EXERCISE DESCRIPTION =
In the entries that follow, the line with "با قابلیت ویرایش" opens the range and the line with "De dilluns a divendres de 9 a 18h" closes it; repeat that range exactly, both lines included.

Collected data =
__________________________________________________
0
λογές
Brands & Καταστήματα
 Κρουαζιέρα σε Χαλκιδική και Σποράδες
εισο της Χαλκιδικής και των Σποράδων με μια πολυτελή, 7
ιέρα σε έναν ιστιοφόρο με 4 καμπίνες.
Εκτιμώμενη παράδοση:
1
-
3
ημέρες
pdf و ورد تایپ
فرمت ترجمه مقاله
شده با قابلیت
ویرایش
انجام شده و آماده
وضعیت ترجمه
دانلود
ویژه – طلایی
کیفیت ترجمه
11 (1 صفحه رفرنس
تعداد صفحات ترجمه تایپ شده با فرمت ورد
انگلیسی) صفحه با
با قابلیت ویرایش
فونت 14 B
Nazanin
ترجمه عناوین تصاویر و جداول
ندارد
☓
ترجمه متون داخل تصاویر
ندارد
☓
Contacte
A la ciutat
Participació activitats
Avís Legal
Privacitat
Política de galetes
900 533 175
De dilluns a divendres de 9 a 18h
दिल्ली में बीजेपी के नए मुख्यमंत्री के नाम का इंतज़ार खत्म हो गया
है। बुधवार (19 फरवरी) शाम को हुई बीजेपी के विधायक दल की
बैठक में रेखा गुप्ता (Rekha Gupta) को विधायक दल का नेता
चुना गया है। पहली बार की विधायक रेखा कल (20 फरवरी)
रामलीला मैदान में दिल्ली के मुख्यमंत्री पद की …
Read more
__________________________________________________
REPLY TO THE EXERCISE =
با قابلیت ویرایش
فونت 14 B
Nazanin
ترجمه عناوین تصاویر و جداول
ندارد
☓
ترجمه متون داخل تصاویر
ندارد
☓
Contacte
A la ciutat
Participació activitats
Avís Legal
Privacitat
Política de galetes
900 533 175
De dilluns a divendres de 9 a 18h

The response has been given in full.